DATASET Block Start
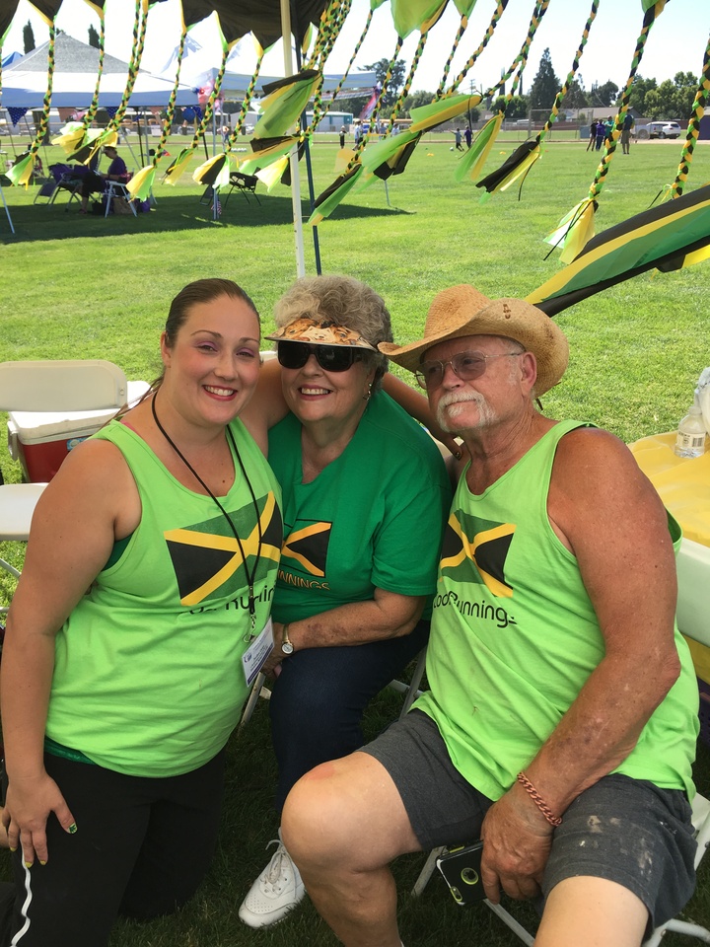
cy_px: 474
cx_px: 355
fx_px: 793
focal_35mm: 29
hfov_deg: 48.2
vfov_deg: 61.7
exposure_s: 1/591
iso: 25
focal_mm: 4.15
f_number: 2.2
DATASET Block End
DATASET Block Start
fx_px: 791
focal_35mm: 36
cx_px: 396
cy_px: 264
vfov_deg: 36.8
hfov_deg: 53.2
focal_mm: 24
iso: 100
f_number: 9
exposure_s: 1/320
DATASET Block End
# PROBLEM STATEMENT
Only the lines above from the line with "focal_35mm: 29" to the line with "f_number: 2.2", those two lines included, should be reproduced exactly.

# RESULT BELOW
focal_35mm: 29
hfov_deg: 48.2
vfov_deg: 61.7
exposure_s: 1/591
iso: 25
focal_mm: 4.15
f_number: 2.2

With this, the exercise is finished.